Comment by jkimmel
10 years ago
I really like this idea from a historical preservation perspective.
HN comments contain a lot of a value in aggregate, and it would be a shame to lose necessary context to exploit this value due to simple link-rot.
However, I can see issues arising with paywalled links. The HN cache would likely display a rather useless paywall for many of the most popular stories. Navigating around the paywall by technical means may present an IP issue.
What do you think about HN auto-submitting to archive.org?
Archive.org does follow some rules (e.g. robots.txt and passwords as you mentioned), so not everything would be guaranteed.
It could be a good start for a lot of the content here, though.
EDIT: Forgot to add that I'm not sure how much it'd help with sites going down from the HN attention.
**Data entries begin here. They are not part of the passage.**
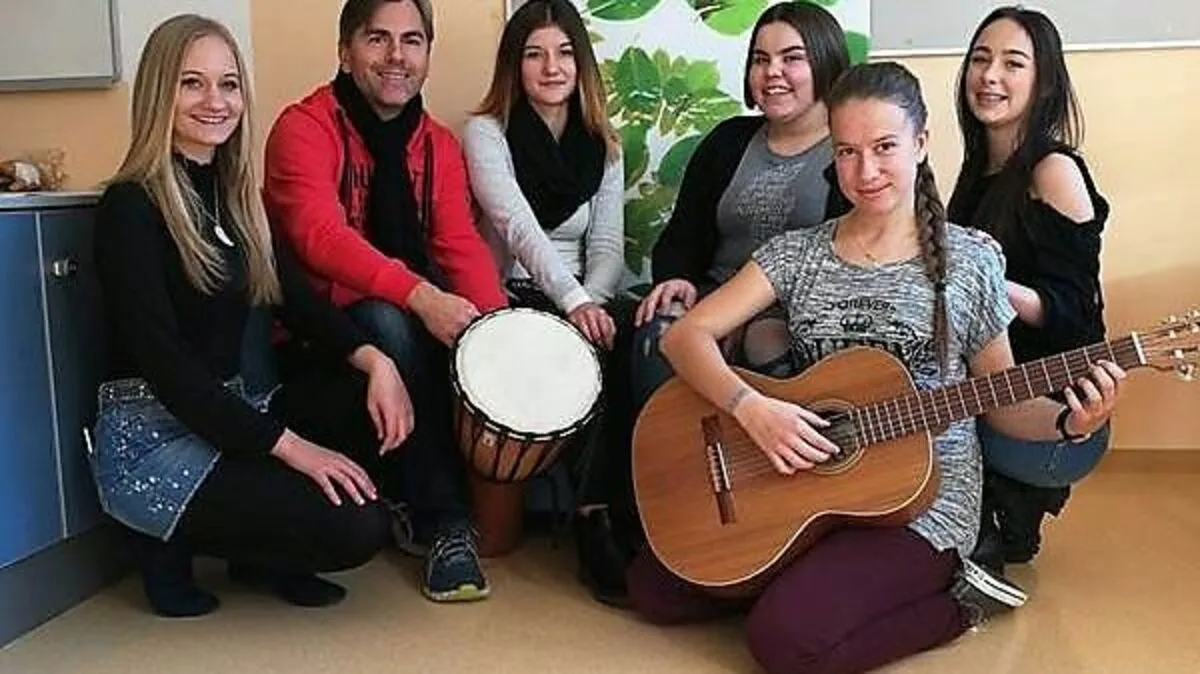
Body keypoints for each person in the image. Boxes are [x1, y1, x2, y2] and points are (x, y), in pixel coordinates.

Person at [624, 61, 1125, 674]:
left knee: (784, 642)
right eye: (848, 151)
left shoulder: (970, 264)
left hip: (921, 504)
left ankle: (960, 600)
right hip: (811, 482)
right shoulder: (797, 254)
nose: (866, 171)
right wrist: (750, 408)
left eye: (885, 147)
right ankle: (809, 575)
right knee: (654, 586)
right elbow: (686, 338)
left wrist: (1073, 424)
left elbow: (1001, 401)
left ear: (919, 143)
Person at [89, 14, 412, 618]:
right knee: (356, 529)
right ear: (162, 92)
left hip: (229, 413)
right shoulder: (129, 207)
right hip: (156, 436)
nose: (217, 101)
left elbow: (299, 298)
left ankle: (263, 554)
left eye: (229, 83)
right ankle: (166, 542)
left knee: (364, 401)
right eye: (193, 83)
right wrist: (292, 449)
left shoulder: (235, 196)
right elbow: (169, 371)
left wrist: (378, 361)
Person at [263, 0, 506, 603]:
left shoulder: (437, 146)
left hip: (402, 327)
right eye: (378, 39)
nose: (397, 56)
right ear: (345, 51)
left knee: (470, 335)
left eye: (413, 41)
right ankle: (443, 522)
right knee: (387, 322)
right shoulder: (303, 128)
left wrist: (502, 334)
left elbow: (457, 244)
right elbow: (319, 238)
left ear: (428, 54)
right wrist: (422, 298)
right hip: (317, 346)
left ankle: (426, 495)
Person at [461, 0, 633, 607]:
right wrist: (572, 302)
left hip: (588, 296)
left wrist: (596, 305)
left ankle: (598, 515)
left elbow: (609, 243)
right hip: (513, 291)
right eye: (534, 54)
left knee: (637, 338)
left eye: (563, 53)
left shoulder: (604, 145)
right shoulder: (486, 131)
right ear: (515, 65)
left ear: (581, 63)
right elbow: (514, 226)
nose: (551, 67)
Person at [946, 6, 1112, 576]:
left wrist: (983, 280)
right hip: (983, 386)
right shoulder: (977, 172)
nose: (990, 76)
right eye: (980, 59)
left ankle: (1011, 510)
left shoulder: (1053, 169)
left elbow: (1074, 315)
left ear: (1043, 85)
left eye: (1013, 63)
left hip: (1052, 408)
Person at [632, 1, 852, 413]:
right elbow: (682, 236)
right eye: (760, 60)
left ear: (825, 64)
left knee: (766, 343)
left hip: (794, 313)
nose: (772, 73)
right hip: (711, 302)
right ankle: (660, 473)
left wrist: (746, 316)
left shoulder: (850, 152)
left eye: (792, 59)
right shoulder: (727, 141)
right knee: (655, 329)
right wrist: (678, 278)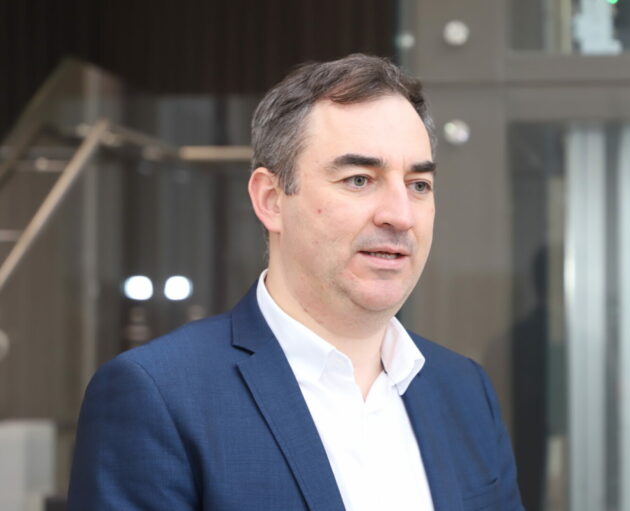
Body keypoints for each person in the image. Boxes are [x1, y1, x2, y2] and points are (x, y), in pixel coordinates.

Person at [68, 54, 525, 511]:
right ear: (271, 199)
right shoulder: (159, 396)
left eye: (418, 184)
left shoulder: (465, 391)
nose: (400, 215)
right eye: (359, 179)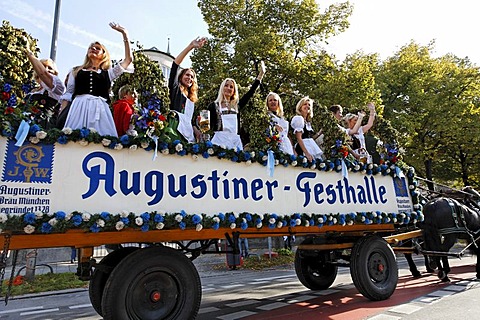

I could easily see archive.org moving a bit slower than HN's users.
> HN auto-submitting to archive.org
Can you describe this in more detail?
Not the same person, but I assume they're referring to the "Save Page Now" function of the Wayback Machine (https://archive.org/web/).
This tells Archive.org's crawler to immediately process a page and add it to the Wayback Machine's cache. Unfortunately there's no public API for this, but it is possible to programmatically submit a request to their endpoint and scrape out the resulting archive link (and I have code that does this, if that would help).
This would be an excellent start IMO.